═════ Quoted passage ═════

Thread-Safe: All operations are protected by an internal RLock
Multi-threaded: Safe to share a single Bitcask instance across threads
Performance: ~8% overhead for writes, ~20% for reads vs single-threaded

Process Safety

Single Writer: Only one process can write at a time (enforced via file lock)
Multiple Readers: Any number of processes can read simultaneously
Snapshot Isolation: Readers see a point-in-time snapshot

# Thread-safe: Single instance, multiple threads
db = Bitcask("mydb")
db.open()

def worker(thread_id):
    for i in range(1000):
        db.put(f"key_{thread_id}_{i}".encode(), b"value")
        value = db.get(f"key_{thread_id}_{i}".encode())

# Safe to use from multiple threads
threads = [threading.Thread(target=worker, args=(i,)) for i in range(10)]
for t in threads:
    t.start()
for t in threads:
    t.join()

db.close()

# Process-safe: Multiple processes
# Writer process
with Bitcask("mydb").open_context() as writer:
    writer.put(b"key", b"value")

# Multiple reader processes (can run simultaneously)
with Bitcask("mydb", read_only=True).open_context() as reader:
    value = reader.get(b"key")

Performance Considerations

Memory Usage

Keydir stores all keys in memory: ~145 bytes overhead per key in Python
1 million keys ≈ 145MB RAM
Use write-only mode for append-only workloads to avoid keydir overhead
Snapshots deep-copy the keydir, doubling memory for keys (data files are shared)

Write Performance

Sequential writes to append-only log
Configurable file size for rotation
Optional sync-on-put for durability vs speed trade-off
Thread-safe with ~8% overhead vs single-threaded

Read Performance

O(1) key lookups via in-memory hash table
Single disk seek per read
Hint files speed up startup time
Thread-safe with ~20% overhead vs single-threaded

Benchmark Results

On a typical development machine:

Sequential writes: ~50,000 ops/sec
Random reads: ~100,000 ops/sec
Mixed workload: ~30,000 ops/sec

Run make benchmark to test on your hardware.

═════ Supplied entries ═════

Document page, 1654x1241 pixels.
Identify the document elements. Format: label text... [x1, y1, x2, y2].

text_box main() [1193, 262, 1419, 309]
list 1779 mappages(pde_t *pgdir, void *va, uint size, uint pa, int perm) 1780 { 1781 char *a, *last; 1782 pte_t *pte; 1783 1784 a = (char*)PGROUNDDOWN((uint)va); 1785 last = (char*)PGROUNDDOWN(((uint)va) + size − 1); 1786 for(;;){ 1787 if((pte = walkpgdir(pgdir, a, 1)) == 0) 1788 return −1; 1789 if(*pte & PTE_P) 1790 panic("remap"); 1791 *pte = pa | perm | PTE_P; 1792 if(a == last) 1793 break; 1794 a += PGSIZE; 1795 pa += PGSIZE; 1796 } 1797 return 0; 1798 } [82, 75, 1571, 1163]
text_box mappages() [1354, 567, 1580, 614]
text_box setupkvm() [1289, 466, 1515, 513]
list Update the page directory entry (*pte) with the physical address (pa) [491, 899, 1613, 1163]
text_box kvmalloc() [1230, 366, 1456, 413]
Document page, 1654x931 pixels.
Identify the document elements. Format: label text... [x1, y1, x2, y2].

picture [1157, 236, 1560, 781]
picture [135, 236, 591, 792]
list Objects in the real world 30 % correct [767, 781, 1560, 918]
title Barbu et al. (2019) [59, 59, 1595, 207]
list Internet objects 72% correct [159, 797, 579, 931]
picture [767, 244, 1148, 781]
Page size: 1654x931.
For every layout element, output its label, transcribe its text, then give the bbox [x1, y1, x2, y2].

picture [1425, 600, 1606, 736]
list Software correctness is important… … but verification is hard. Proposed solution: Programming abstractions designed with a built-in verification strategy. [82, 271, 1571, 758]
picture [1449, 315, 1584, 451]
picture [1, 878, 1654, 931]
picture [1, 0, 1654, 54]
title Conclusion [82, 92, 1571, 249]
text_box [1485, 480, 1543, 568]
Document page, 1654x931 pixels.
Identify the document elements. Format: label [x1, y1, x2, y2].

═════

● Set of tasks:
- a) Give each workload listed under "Benchmark Results" in the Bitcask text, along with its stated throughput.
- b) Reproduce word for word the part of the Bitcask text that opens with the words containing "Keydir stores all" and closes with "files are shared)".

● The solutions:
- a)
Sequential writes: ~50,000 ops/sec
Random reads: ~100,000 ops/sec
Mixed workload: ~30,000 ops/sec

- b)
Keydir stores all keys in memory: ~145 bytes overhead per key in Python
1 million keys ≈ 145MB RAM
Use write-only mode for append-only workloads to avoid keydir overhead
Snapshots deep-copy the keydir, doubling memory for keys (data files are shared)